Ich glaube, dass z.B. der Erfolg der Slow-Food Bewegung mehr aussagt, als “nur” die Sensucht nach Lebensmitteln, die “ehrlich gut” sind. Da ist etwas in Bewegung geraten, das längst immer mehr Lebensbereiche erfasst: Wir sehnen uns nach “Unmittelbarkeit”, nach der Auflösung eines “Sinnvakuums”, danach “mehr zu wissen” über ein Produkt und dessen Entstehungsgeschichte – verbunden mit dem Wunsch, so etwas wie das “ehrlich Gute” dabei zu finden. Letztlich ist es sehr einfach: Es ist vielleicht der zutiefst menschliche Wunsch, eine Beziehung zu etwas herzustellen – in der “Multioptionsgesellschaft“.

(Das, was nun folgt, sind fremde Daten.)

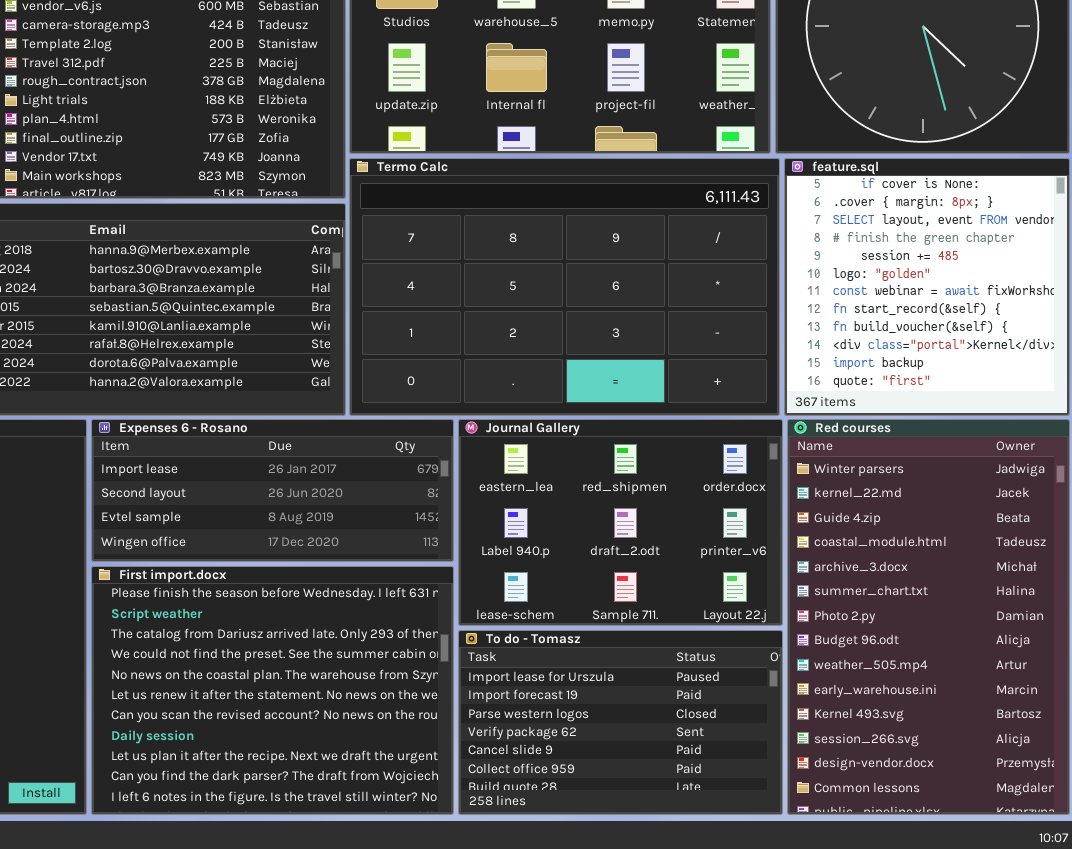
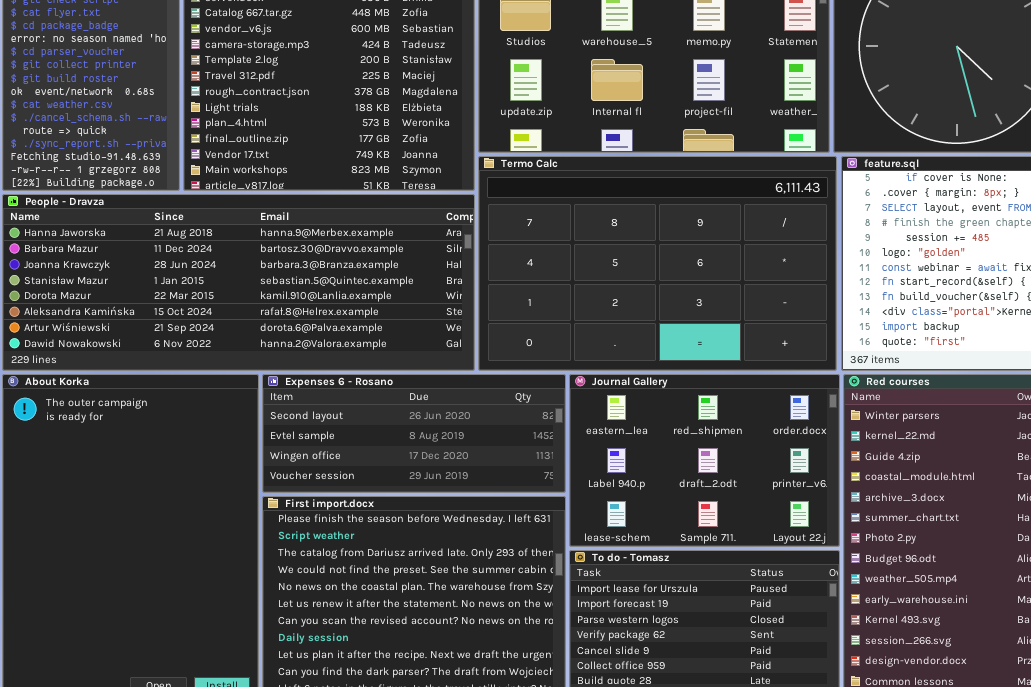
Expenses 6 - Rosano: [91,419,454,562] -> [262,374,566,493], scrolled down 1 row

Und wie sehr dieses Bedürfnis längst nicht mehr nur ein Thema ist für eine ganz kleine gesellschaftliche Gruppe, sieht man aus meiner Sicht sehr gut daran, dass ich einen Artikel über die Designerin Franziska Wodicka in der DB Mobil wiederfinde. Einem Magazin mit einer Auflage von mehreren Hundertausend Exemplaren.
Simonetta Carbonaro hat den Think Tank “The Design of Prosperity” gegründet – einer der Grundgedanken dahinter: einfach weniger, dafür aber besser. Ich glaube auch, es geht tatsächlich darum, zu einer neuen Form von Lebensqualität im Sinne von “qualitativem Reichtum” zu finden.
Mich erinnert das an den berühmte Band von Walter Benjamin “Das Kunstwerk im Zeitalter seiner technischen Reproduzierbarkeit” – der Gesellschaftstheoretiker und Philosoph gab damals zu bedenken, dass dem Kunstwerk im Zeitalter seiner technischen Reproduzierbarkeit seine Aura verloren ginge.
Womit wir wieder bei den Kommoden mit den Schubladen von Franziska Wodicka wären: Industriell zu fertigen sind diese nicht – was immer mehr Menschen an Gegenständen wie diesen zu faszinieren scheint, ist – so glaube ich – Ihre Aura und die Beziehung, die wir dadurch dazu haben.